Sunday, November 8, 2009

Page 4, November 8, 2009





I came to Juba Sudan with high hopes that this was a community that was developed enough that I could find vendors that would be potential suppliers for some of the materials I will be needing to make the project at Apuk Padoc a reality. In two days of searching in various parts of the town I found only small shops that carried a few things, but none that was on the scale I would need for the project. Furthermore, none of the dozen or so shops that I visited had piping materials of a quality I would need. There was cement, planks, gravel, rebar, corrugated roofing material, water tanks and other small items like nails and screws, but each vendor had only a few of these things, and all of the pipe I saw was inferior, thin-wall—the stuff we came to know in Mozambique as “Chinese made,” not good for anything but vents for latrines.
All the material I found here was very expensive, as well. Cement was about $13 a bag, corrugated roofing for 28 gage (thicker than normal) was about $10 a sheet and so forth. After several hours yesterday and two more hours today of this fruitful investigation. I ruled out Juba as a potential place for supply of the things I need. As for cement, gravel, rebar and roofing materials, I am sure it will be in Wau, a place much closer than Juba for shipment to Apuk.
So the conclusion so far is that when it comes to piping materials (both PVC and Steel) I think we will be relying on the vendor/manufacturer I found in Kampala Uganda for all our needs along those lines.
Now a little about Juba itself. It have been interesting if not fascinating in some ways to be here the three days I have had to stay to make the connection on to Wau by Airline Travel. Things are so blasted expensive, I have been truly amazed. Gas, for instance; gas is equivalent to $5.00 a gallon her (I bought some gas for the fellow who hauled us around today for a couple of hours). I’m paying $100 a night for a hotel room that would sell in U.S. for no more than$15 a night. It’s clean, but that is all I can say about it. Everything else I have experience as well, even the traditional restaurants are very expensive. I bought meals for three of us today at a very un-exclusive cafĂ© in a dirty market area and paid $4.00 a plate for the food. There was plenty, and it was okay, but not fancy.
The city itself (see the photos I am downloading to this link) seems to be completely under construction. Starting at the airport, all the roads in the city, many new building coming along, everywhere I looked people were busy and new businesses are springing up everywhere. Only about 1% of the city currently has paved roads, while most are under construction. Those that aren’t are rough, pot-holed 5mph style roads that make the driver swerve back and forth from one side of the road to the other as he drives along. Dust is everywhere, but like other places I have seen that are similar (Mozambique for example), no one seems to care and life goes along. Almost every inch of the city that is not under construction with new buildings or other structures, is taken up by shacks of all kinds. They are also crowded into areas so there are just narrow walkways between them. Me and Daniel were walking through one of these areas last night, zig-zagging between the houses where yards wee just a dirt space in which children played, goats were tied up, and people had their clothes hanging up on lines between the shacks. Some were square with tin roofs and others were the more traditional circular huts with thatch roofs. Here like many of the villages where I have traveled and worked in the past, people are barely surviving and it is obvious there is little hope for them.

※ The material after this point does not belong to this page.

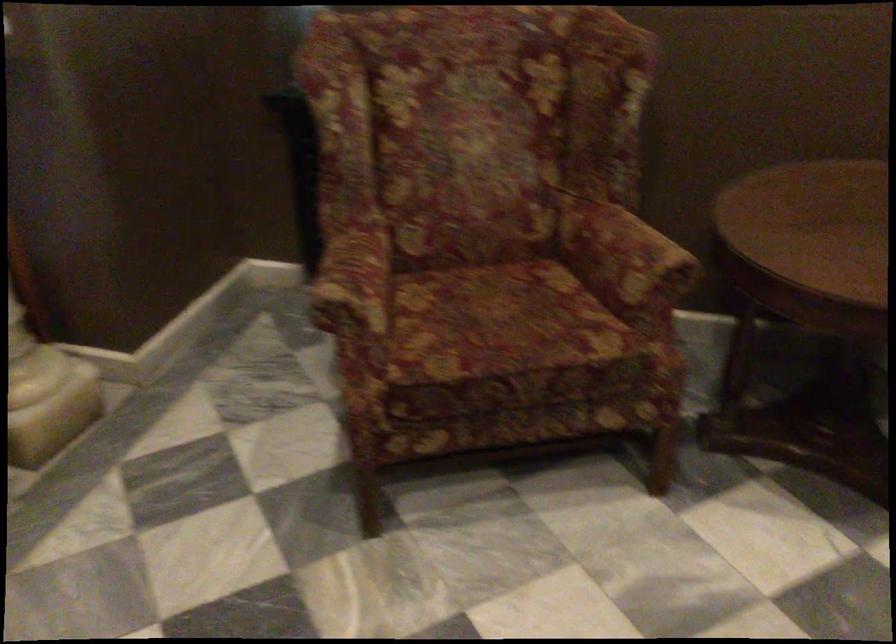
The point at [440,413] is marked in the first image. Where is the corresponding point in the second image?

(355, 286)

I wonder if a program like I am starting in Apuk Padoc in the North possible here? I suppose it would be, but the enormity of it would be so challenging, it would take entities like the U.N to make the difference, as billions of dollars would be needed over a long period of time.

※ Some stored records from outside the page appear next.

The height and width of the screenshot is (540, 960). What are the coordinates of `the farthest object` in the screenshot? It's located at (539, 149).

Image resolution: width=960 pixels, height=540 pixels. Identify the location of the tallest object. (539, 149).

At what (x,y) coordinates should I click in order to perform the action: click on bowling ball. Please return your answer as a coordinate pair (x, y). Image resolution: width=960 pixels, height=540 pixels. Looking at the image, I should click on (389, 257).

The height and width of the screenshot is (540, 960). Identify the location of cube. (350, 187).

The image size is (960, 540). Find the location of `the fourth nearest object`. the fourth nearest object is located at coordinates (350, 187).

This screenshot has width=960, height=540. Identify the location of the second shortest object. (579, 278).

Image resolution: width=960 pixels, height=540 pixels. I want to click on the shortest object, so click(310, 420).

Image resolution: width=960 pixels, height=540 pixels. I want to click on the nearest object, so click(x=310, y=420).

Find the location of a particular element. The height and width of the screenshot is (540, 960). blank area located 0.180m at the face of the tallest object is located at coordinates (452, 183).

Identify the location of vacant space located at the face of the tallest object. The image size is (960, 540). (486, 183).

The people I have met, however, seem happy and though they are just surviving they seem to feel there it hope for them—especially these young men that I have met who are here finding work and attempting to raise themselves up above the normal with education. One thing I have found that is disturbing in some way to me, is the investment so many of the people have in their cell phones. One can hardly look in any direction without seeing someone with a cell phone at their ear. Even here in the hotel where I am staying, one of the boys from Apuk who has been hosting me this week seems to have his cell phone at his ear or in front of him while he texts constantly. He was here for a couple of hours last night charging two phones and four batteries for them, while he sat the entire time then and again this morning constantly holding his phone. During our two-hour travel-about the city today, I am sure between the driver (also a boy from the area near Apuk) and my host, they must have gotten two dozen calls between them. I just wonder what affect this will have on their lives in the future.